**Exercise prompt:**
Where a line of the records holds the string "drag", copy that line.

**Data listing:**
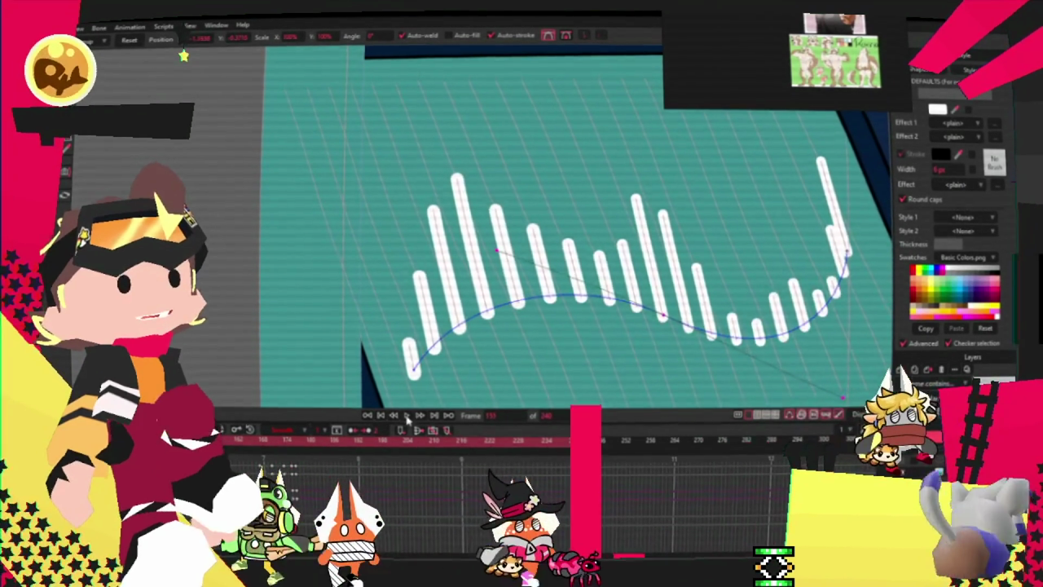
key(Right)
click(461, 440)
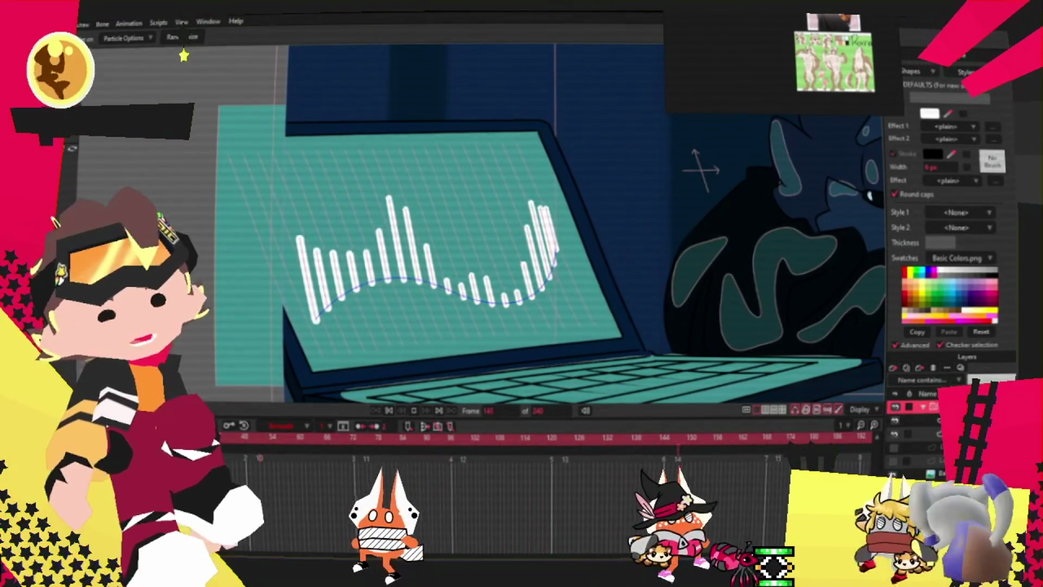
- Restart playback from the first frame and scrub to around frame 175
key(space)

--

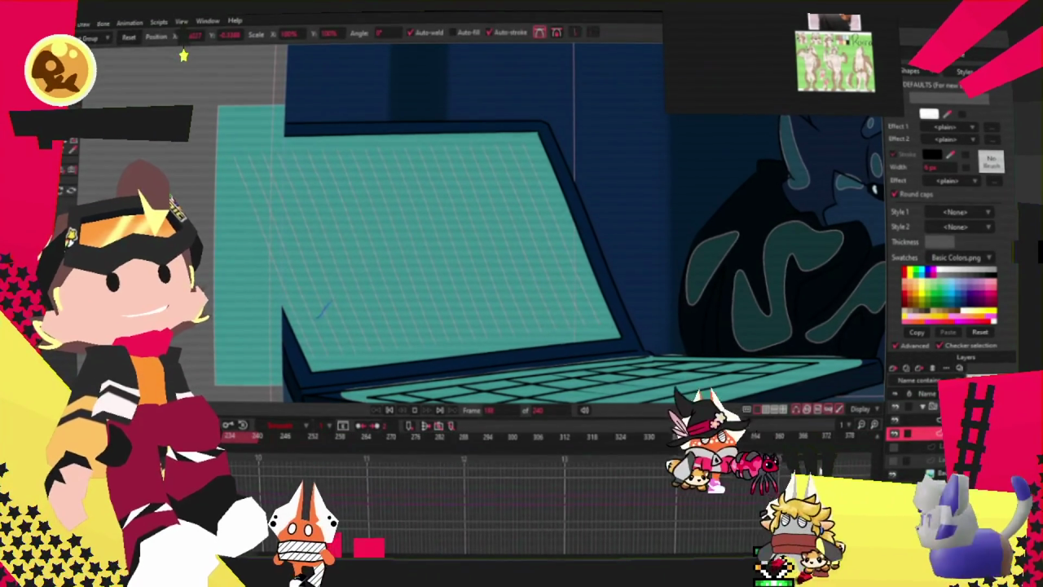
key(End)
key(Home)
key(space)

--

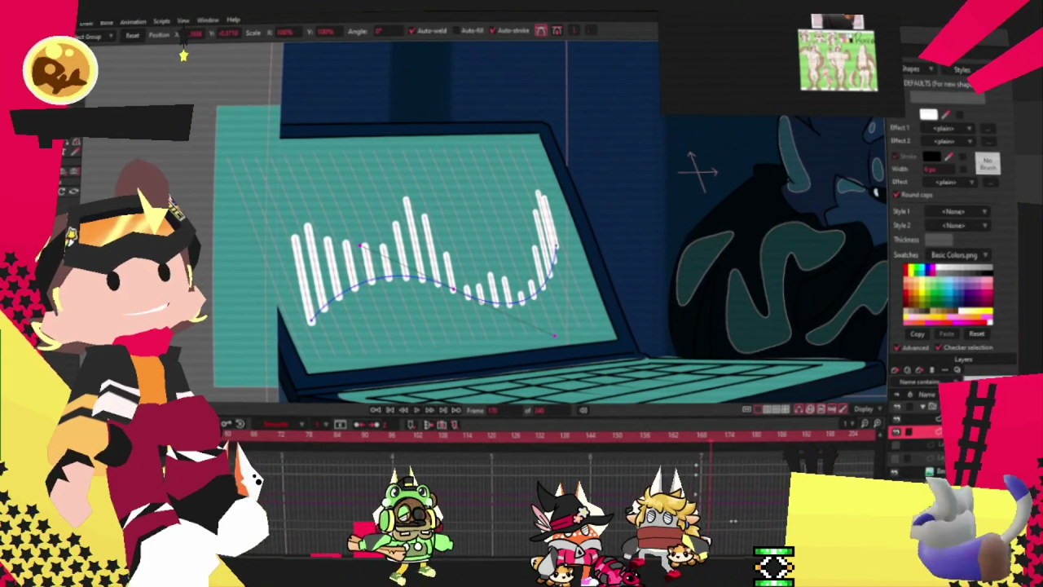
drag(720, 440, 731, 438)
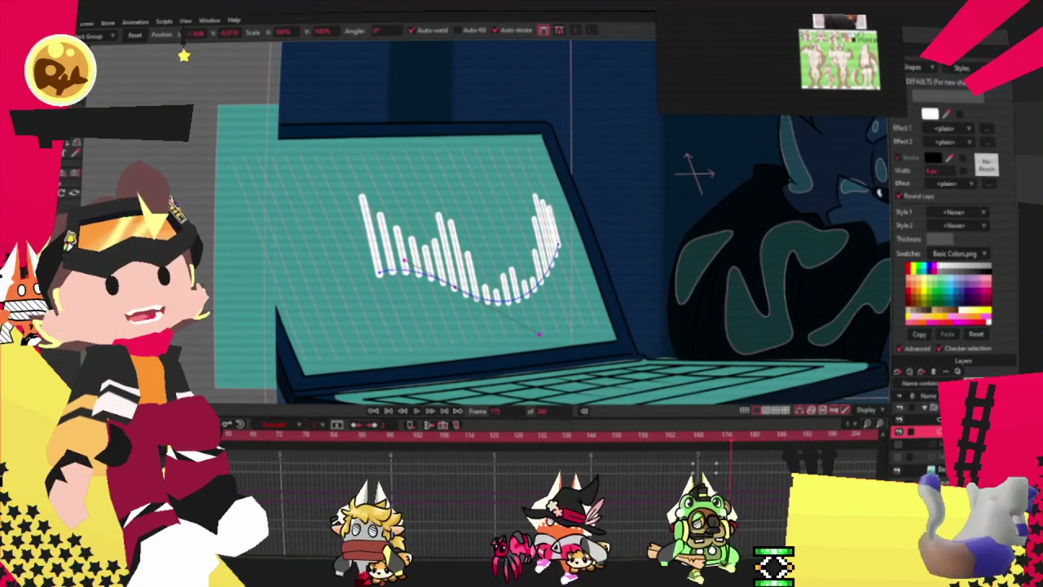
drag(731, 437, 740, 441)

**Response:**
drag(720, 440, 731, 438)
drag(731, 437, 740, 441)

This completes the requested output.